* [Activity] Please restate the material below word for word, from the first line through the one that contains "Introduction", inclusive.
---
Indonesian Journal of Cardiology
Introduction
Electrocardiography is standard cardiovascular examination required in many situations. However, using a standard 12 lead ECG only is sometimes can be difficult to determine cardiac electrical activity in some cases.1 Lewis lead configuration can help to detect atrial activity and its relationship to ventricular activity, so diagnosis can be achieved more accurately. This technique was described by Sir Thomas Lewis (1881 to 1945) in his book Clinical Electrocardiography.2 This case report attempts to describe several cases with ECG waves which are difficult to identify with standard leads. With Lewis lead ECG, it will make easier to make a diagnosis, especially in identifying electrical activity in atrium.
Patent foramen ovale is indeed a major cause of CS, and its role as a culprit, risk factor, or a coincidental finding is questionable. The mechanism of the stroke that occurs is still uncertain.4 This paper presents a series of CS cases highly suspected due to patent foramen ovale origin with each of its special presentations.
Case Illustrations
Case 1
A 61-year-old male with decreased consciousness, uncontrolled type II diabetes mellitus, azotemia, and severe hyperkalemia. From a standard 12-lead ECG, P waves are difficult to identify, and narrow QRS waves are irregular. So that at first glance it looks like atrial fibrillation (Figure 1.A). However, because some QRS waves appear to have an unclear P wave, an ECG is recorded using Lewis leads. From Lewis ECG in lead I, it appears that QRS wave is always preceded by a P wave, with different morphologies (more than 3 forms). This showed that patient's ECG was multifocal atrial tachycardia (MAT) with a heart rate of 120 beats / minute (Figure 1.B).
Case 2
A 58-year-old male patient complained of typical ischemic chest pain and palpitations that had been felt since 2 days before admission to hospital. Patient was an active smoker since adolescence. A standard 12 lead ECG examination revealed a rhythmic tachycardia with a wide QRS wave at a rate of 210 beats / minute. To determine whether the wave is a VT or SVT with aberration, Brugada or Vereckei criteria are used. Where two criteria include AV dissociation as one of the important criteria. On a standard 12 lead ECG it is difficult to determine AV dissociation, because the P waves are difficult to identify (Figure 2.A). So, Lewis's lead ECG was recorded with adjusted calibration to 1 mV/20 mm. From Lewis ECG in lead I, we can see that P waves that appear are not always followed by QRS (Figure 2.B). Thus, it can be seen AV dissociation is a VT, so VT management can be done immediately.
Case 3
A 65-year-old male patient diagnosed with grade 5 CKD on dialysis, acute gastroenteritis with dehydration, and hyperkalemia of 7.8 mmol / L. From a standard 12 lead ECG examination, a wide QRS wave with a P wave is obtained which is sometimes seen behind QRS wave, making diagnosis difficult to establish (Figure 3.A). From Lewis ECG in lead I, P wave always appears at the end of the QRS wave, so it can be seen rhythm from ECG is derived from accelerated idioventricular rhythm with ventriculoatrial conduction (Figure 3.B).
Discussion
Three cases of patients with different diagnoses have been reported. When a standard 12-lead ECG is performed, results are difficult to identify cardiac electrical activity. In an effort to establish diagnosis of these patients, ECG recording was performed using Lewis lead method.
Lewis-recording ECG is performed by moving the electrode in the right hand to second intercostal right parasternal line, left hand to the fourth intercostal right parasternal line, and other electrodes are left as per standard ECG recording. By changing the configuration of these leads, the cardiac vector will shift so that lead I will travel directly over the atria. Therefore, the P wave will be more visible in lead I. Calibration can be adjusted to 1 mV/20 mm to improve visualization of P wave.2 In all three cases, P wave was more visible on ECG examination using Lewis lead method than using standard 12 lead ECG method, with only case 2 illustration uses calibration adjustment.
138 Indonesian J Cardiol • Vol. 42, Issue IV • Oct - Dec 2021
---
* [Reply to the exercise]
Indonesian Journal of Cardiology
Introduction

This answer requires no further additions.